MentanaALESSANDRO MASTANDREA | “Siamo in guerra”, sono mesi che Beppe Grillo lo ripete, ed Enrico Mentana deve averci creduto, se, visti i tempi incerti, ha deciso di fare di necessità virtù, trasformando lo studio del proprio TG nel campo base da cui dirigere l’offensiva mediatica de La7.
Che la rete di Urbano Cairo molto debba al direttore e volto noto della sua testata giornalistica, è un fatto assodato: ma può il volto di maggior successo di una emittente, trasformarsi anche nell’incubo peggiore del proprio editore? In colui che poco a poco ne ha scalato i vertici imponendo la propria immagine a scapito del resto?
Se paragonassimo La7, con i suoi problemi nella programmazione e quella certa instabilità nel palinsesto, a una casa sfitta, Mentana ha in fondo rivendicato il proprio diritto ad abitare quegli spazi, occupandoli, in mancanza di proposte migliori, senza troppe cerimonie.
Si da’ il caso, infatti, che a parte i talk show politici, la satira di Maurizio Crozza e gli eventi televisivi di Fazio e Saviano in trasferta dalla RAI, nessuno dei format convenzionali tipici della TV generalista sia riuscito ad attecchire a La7. Dei molti tentativi fatti da La7 in direzione di un rafforzamento della propria posizione nel panorama dell’etere, altrettanti hanno prodotto sonori fallimenti, con un Mentana stakanovista chiamato a fare gli straordinari e a declinare se stesso – vero e proprio brand – per tutte le fasce orarie. In questa sua dipendenza da sovraesposizione catodica, il direttore Mentana con ghigno beffardo pare sussurrare tra se’ e se’: “ne rimarrà solo uno”, dopo che gli indici Auditel hanno decretato la fine prematura di una lista interminabile di nomi noti.
Una strage vera e propria, se vogliamo dar conto delle numerose vittime illustri che si sono succedute a ritmo incalzante, nelle più impensate fasce orarie: Antonello Piroso la domenica, Serena Dandini il sabato sera, Geppi Cucciari prima del TG serale, ma anche Sabrina Guzzanti e le sorelle Parodi.
L’ultimo grande flop, di Salvo Sottile e della sua “Linea Gialla”, ha poi generato una vera e propria slavina nel palinsesto settimanale, con “La Gabbia” di Paragone slittata alla domenica, il rientro in gioco di una Bignardi sempre meno barbarica e infine Crozza al venerdì sera, col rinforzo a seguire dell’immancabile direttore con il suo “Bersaglio Mobile”.
Forte di questa lenta ma inesorabile scalata alla guida di una intera rete, oggi nessun obiettivo pare troppo grande, nemmeno intervistare il leader politico più inaccessibile del momento. Così, venerdì scorso, è riuscito a Mentana quel che non era riuscito nemmeno a Matteo Renzi, ovvero far tacere per qualche momento il proprio interlocutore, evitando di schiantarsi contro il muro di parole dei suoi famigerati monologhi e riuscendo finanche a porre qualche domanda. Niente di eccezionale, per carità, ma tanto è bastato per scatenare un tripudio di commenti e rilanci nei giorni successivi, con Mentana che ancora gongola.

.....

Per ciascuna affermazione, stabilisci se concorda con l'articolo su Mentana e La7. Rispondi sì o no e riporta tra virgolette le parole del testo che lo decidono.
1. Geppi Cucciari andava in onda la domenica.
2. Dopo il flop di "Linea Gialla", "La Gabbia" è passata alla domenica.
3. Il programma di Mentana che segue Crozza il venerdì sera si intitola "Bersaglio Mobile".

▶ _Dati in ingresso_
.....

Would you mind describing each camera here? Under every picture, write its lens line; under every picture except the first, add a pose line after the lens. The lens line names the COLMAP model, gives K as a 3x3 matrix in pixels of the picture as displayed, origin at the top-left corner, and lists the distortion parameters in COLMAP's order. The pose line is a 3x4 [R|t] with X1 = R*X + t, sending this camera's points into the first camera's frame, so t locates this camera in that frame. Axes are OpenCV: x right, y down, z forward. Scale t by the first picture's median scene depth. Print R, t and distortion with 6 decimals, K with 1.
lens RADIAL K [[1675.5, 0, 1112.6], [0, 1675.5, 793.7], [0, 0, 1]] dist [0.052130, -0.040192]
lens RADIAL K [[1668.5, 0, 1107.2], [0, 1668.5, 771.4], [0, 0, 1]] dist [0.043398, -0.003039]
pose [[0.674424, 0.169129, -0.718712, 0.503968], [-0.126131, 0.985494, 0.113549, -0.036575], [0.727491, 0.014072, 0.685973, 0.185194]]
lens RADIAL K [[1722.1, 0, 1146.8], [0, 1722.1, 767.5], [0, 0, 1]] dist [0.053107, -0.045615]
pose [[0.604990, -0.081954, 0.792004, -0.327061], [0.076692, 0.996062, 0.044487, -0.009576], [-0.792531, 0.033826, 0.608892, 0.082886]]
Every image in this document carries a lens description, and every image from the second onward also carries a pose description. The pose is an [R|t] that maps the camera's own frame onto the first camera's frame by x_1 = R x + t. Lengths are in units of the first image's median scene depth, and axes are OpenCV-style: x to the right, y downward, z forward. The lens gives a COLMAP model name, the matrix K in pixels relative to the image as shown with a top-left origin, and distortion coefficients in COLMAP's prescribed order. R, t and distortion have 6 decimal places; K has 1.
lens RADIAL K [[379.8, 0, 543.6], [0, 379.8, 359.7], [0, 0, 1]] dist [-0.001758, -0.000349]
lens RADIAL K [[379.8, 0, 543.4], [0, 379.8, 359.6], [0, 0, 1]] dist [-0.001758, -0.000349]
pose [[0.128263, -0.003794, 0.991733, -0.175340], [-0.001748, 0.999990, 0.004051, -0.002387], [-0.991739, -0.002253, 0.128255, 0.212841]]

.....

▶ _Soluzione_
1. No: «Antonello Piroso la domenica, Serena Dandini il sabato sera, Geppi Cucciari prima del TG serale»
2. Sì: «con “La Gabbia” di Paragone slittata alla domenica»
3. Sì: «Crozza al venerdì sera, col rinforzo a seguire dell’immancabile direttore con il suo “Bersaglio Mobile”»